Expressive and receptive use of speech and graphic symbols by typically developing children: What skills contribute to performance on structured sentence-level tasks?
Expressive and receptive use of graphic symbols
Article [Accepted Manuscript]
Publisher(s)Taylor and Francis
Purpose: To explore expressive and receptive use of speech and graphic symbols and relationships with linguistic and cognitive skills in children with typical development. Method: Participants were 82 children with typical development (4 to 9 years).
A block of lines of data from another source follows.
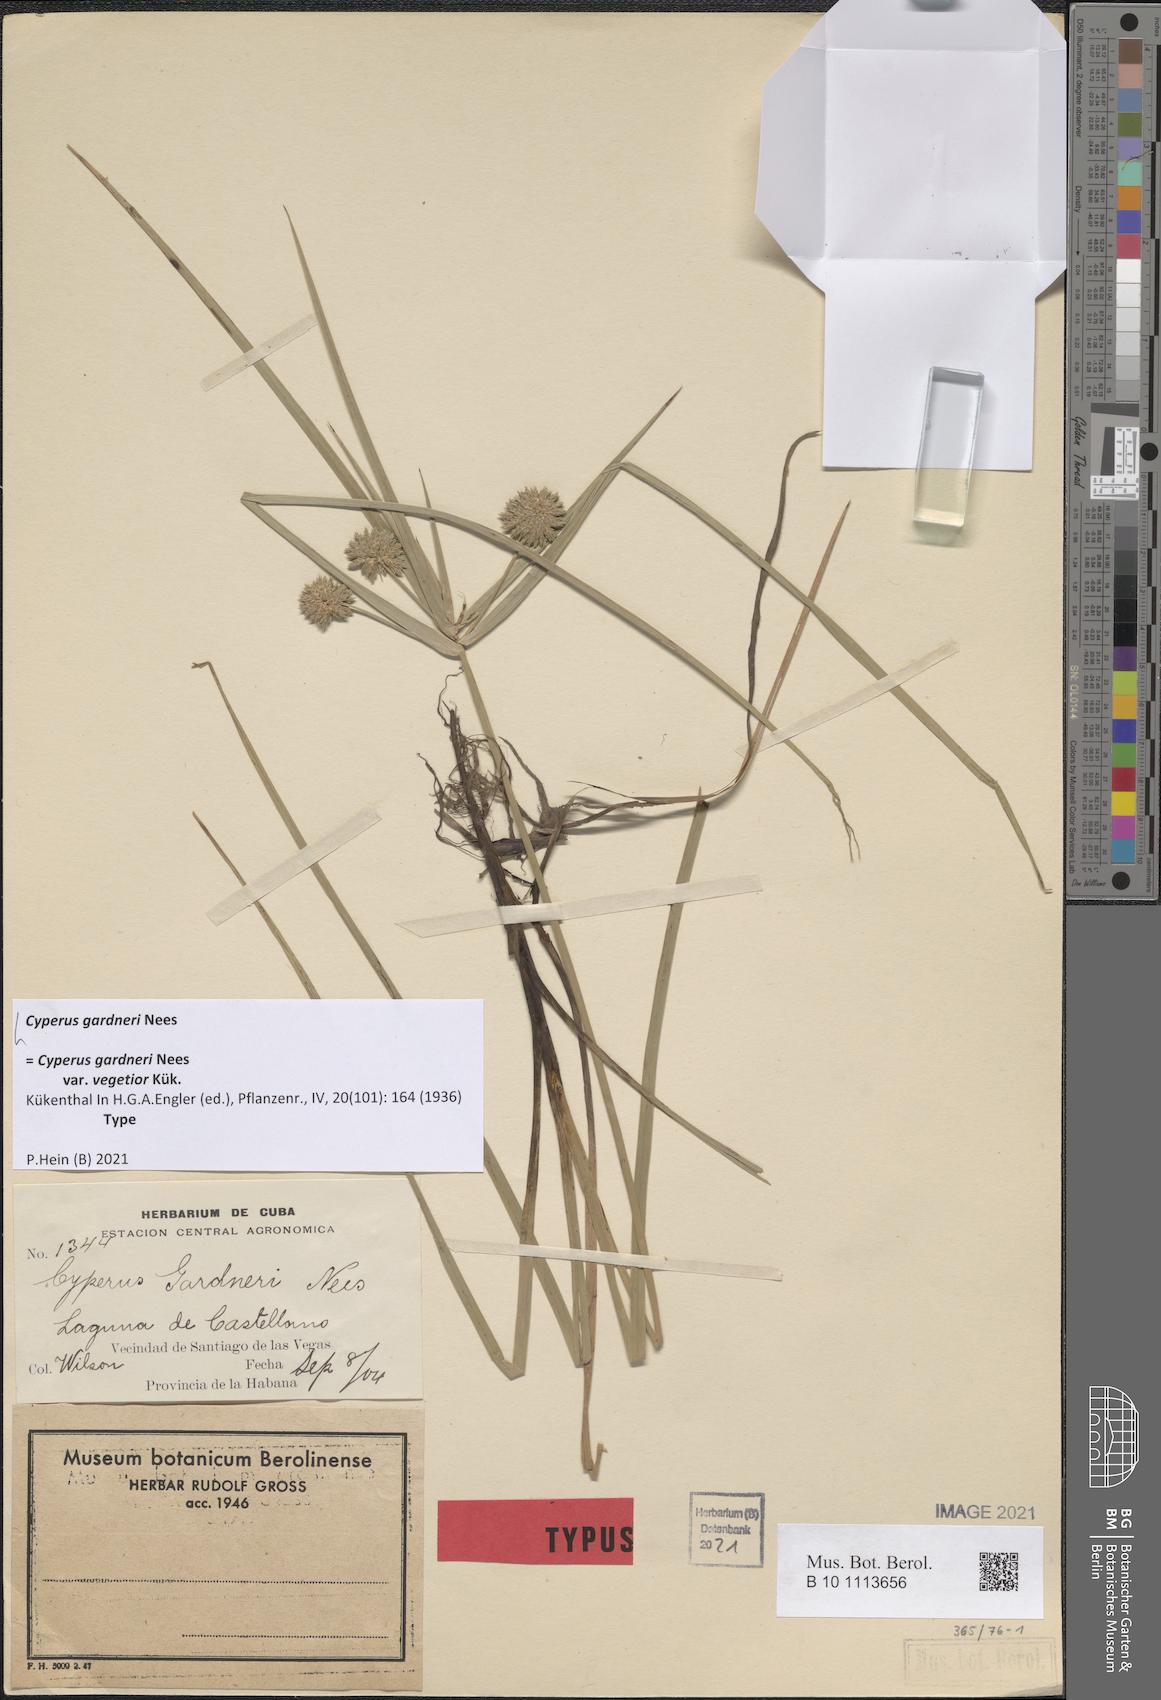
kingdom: Plantae
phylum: Tracheophyta
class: Liliopsida
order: Poales
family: Cyperaceae
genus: Cyperus
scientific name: Cyperus gardneri
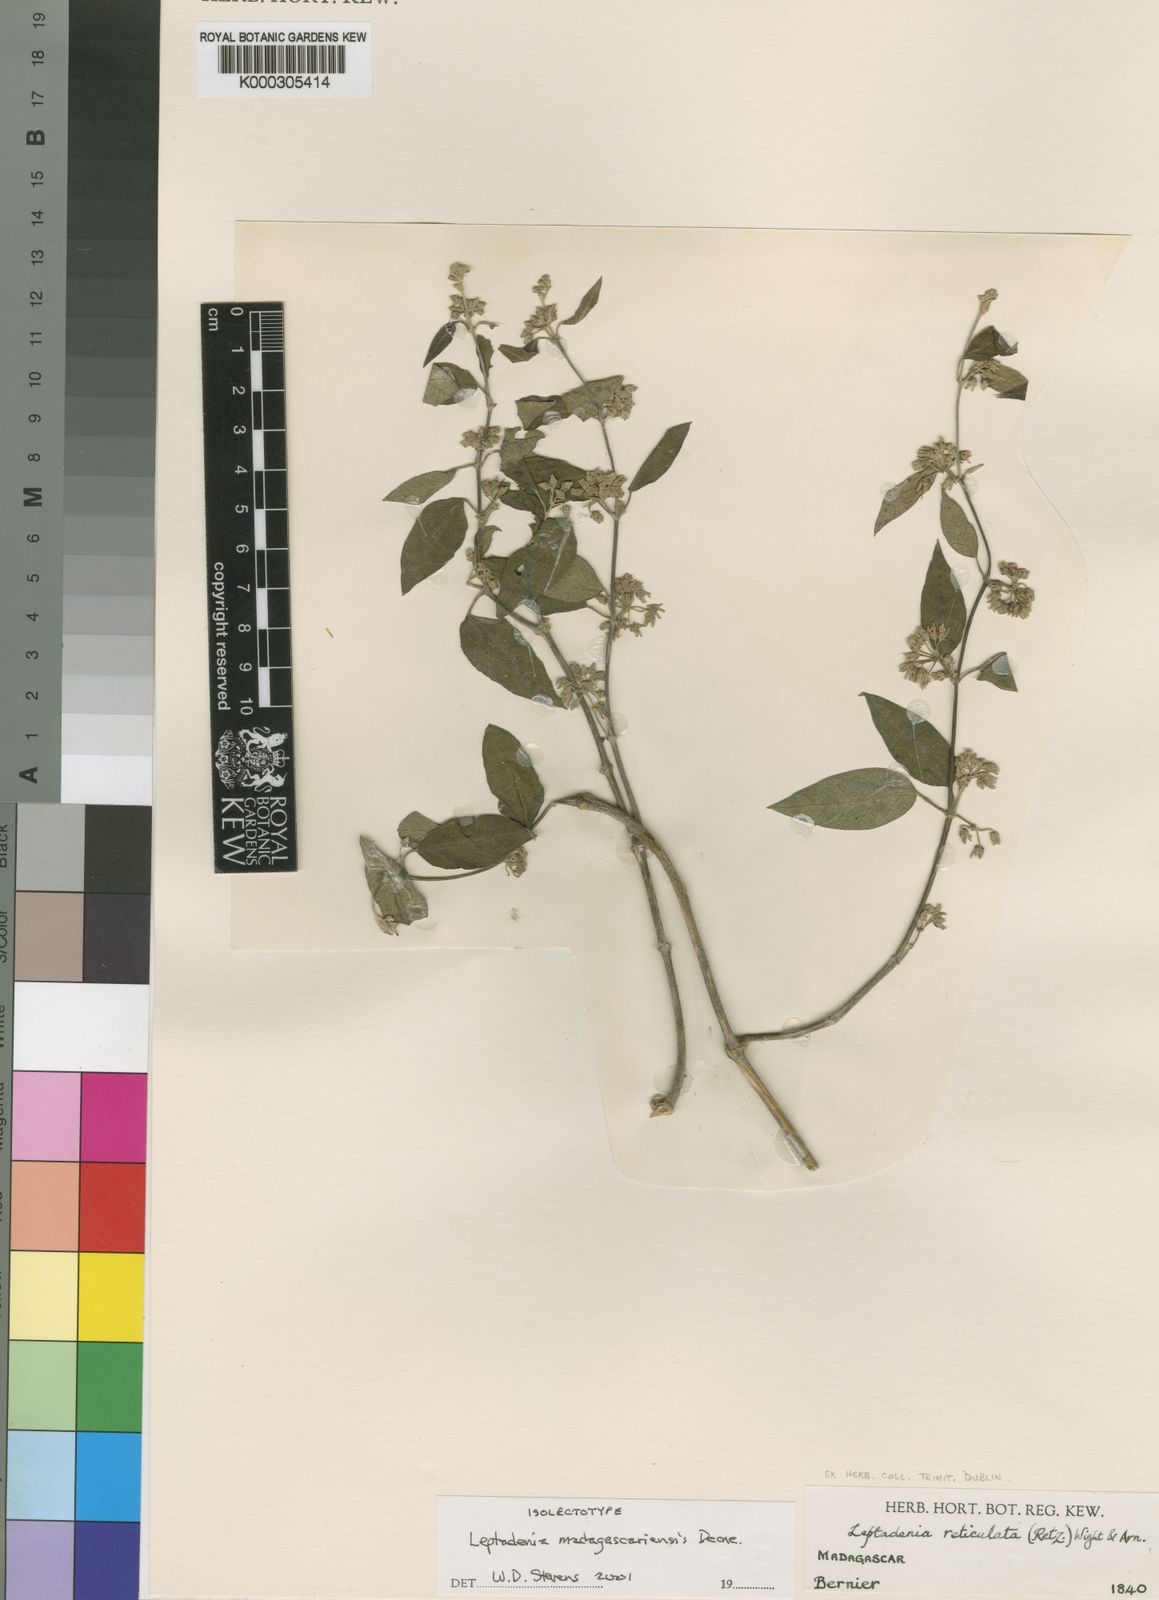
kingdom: Plantae
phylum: Tracheophyta
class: Magnoliopsida
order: Gentianales
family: Apocynaceae
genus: Leptadenia
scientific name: Leptadenia madagascariensis
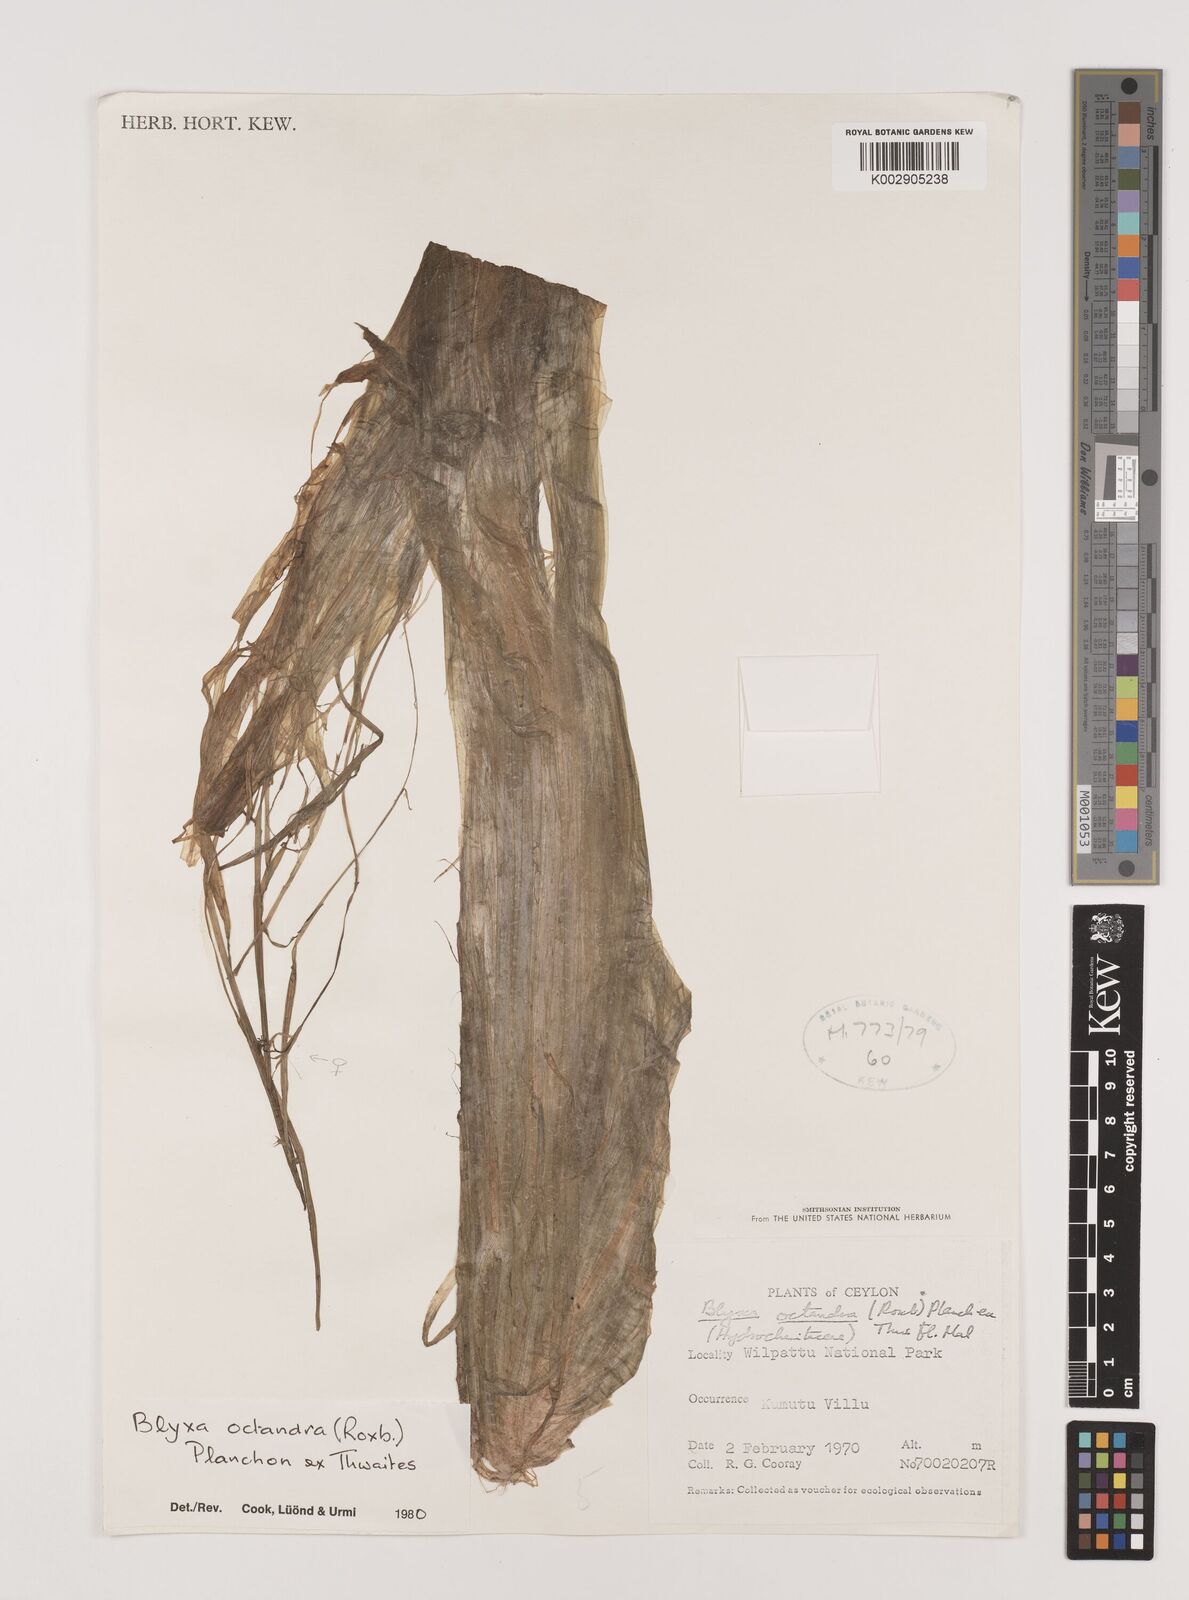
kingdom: Plantae
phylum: Tracheophyta
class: Liliopsida
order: Alismatales
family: Hydrocharitaceae
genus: Blyxa
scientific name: Blyxa octandra
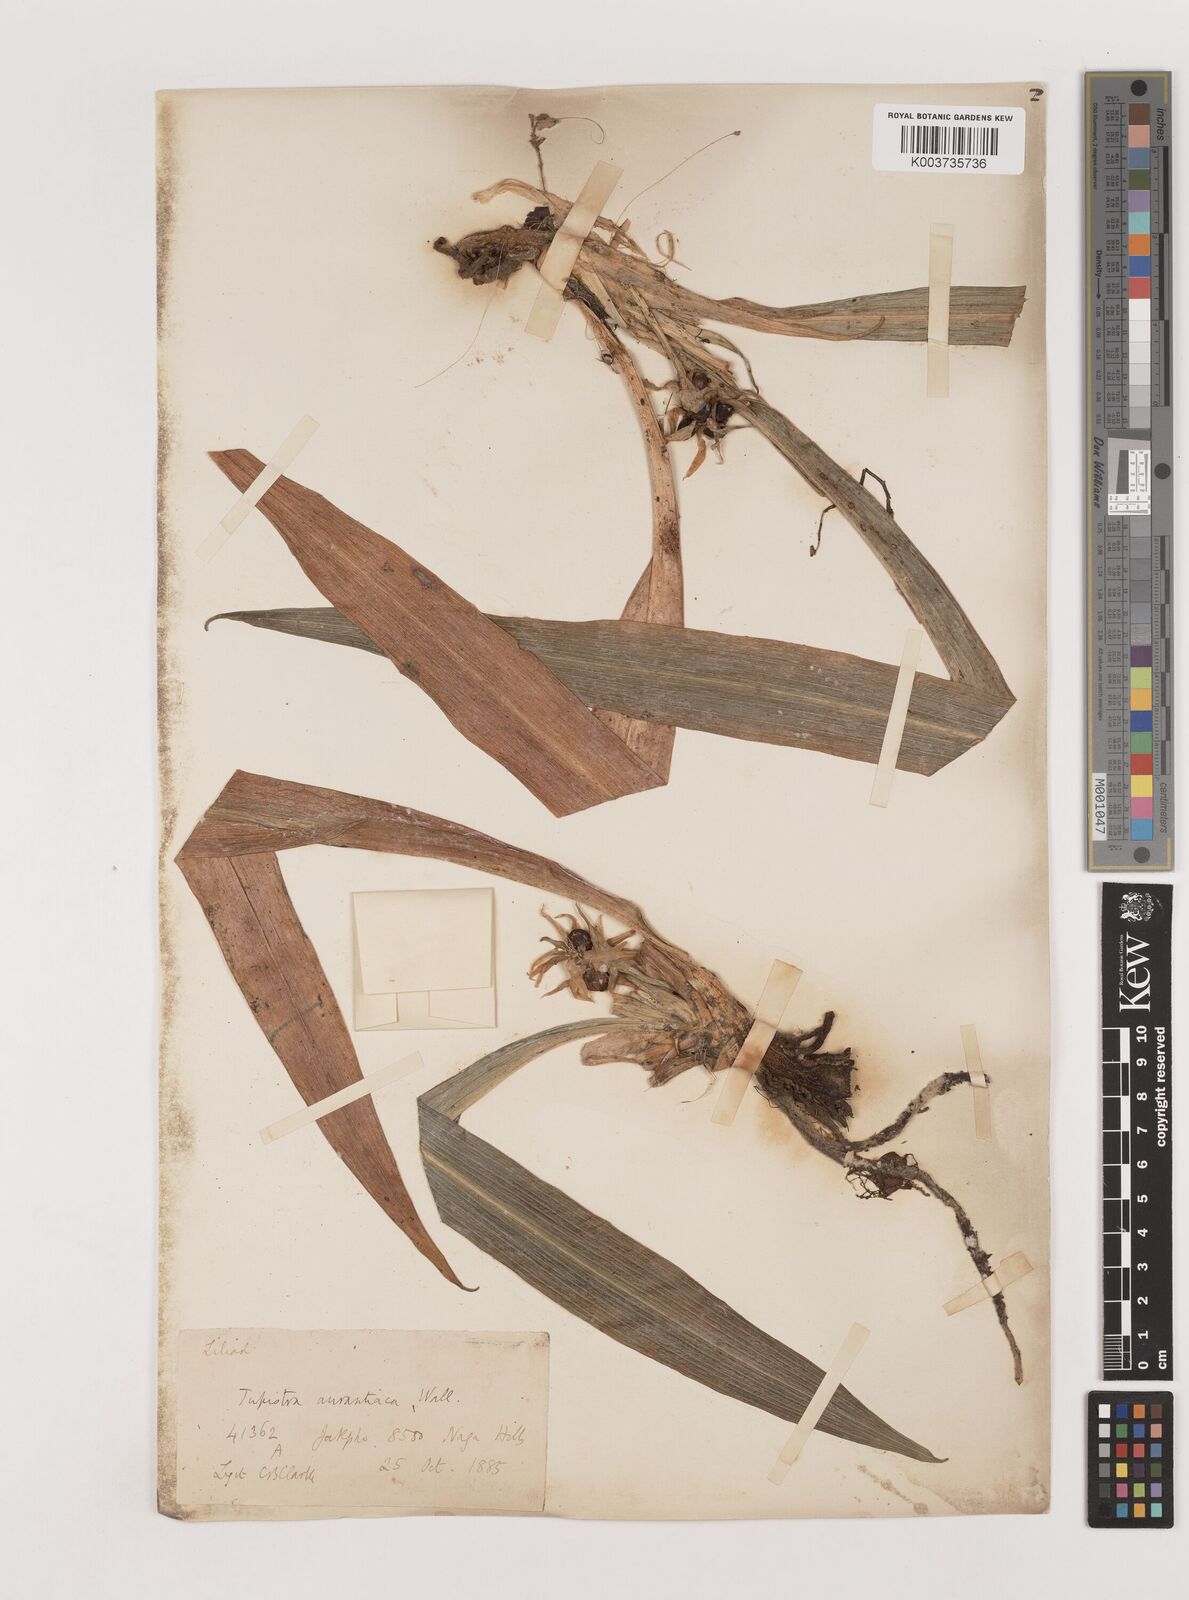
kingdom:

Measures of memory, visual analysis skills, and receptive language were used, along with five experimental tasks with speech or symbols as input (stimulus) or output (response), using single clause and compound clause stimuli. Cluster analysis grouped participants with similar performances patterns, who were then compared on linguistic and cognitive skill measures. Result: The lowest performing group sometimes accurately interpreted graphic symbol utterances that were visible during responding. The mid-performing group was stronger on expressive than receptive symbol utterances when the model did not remain visible. The highest group was comparable on expressive and receptive symbol tasks, but nonetheless stronger with spoken utterances. Relationships of linguistic and cognitive skills with task performance differed across the clusters. Conclusion: The findings help clarify the input-output modality asymmetry in graphic symbol communication. Spoken language proficiency does not directly transfer to sentence-level expressive and receptive graphic symbol use. Exploring potentially challenging sentence-level phenomena is important. Research is warranted to explore developmental progressions and potential clinical applications more systematically.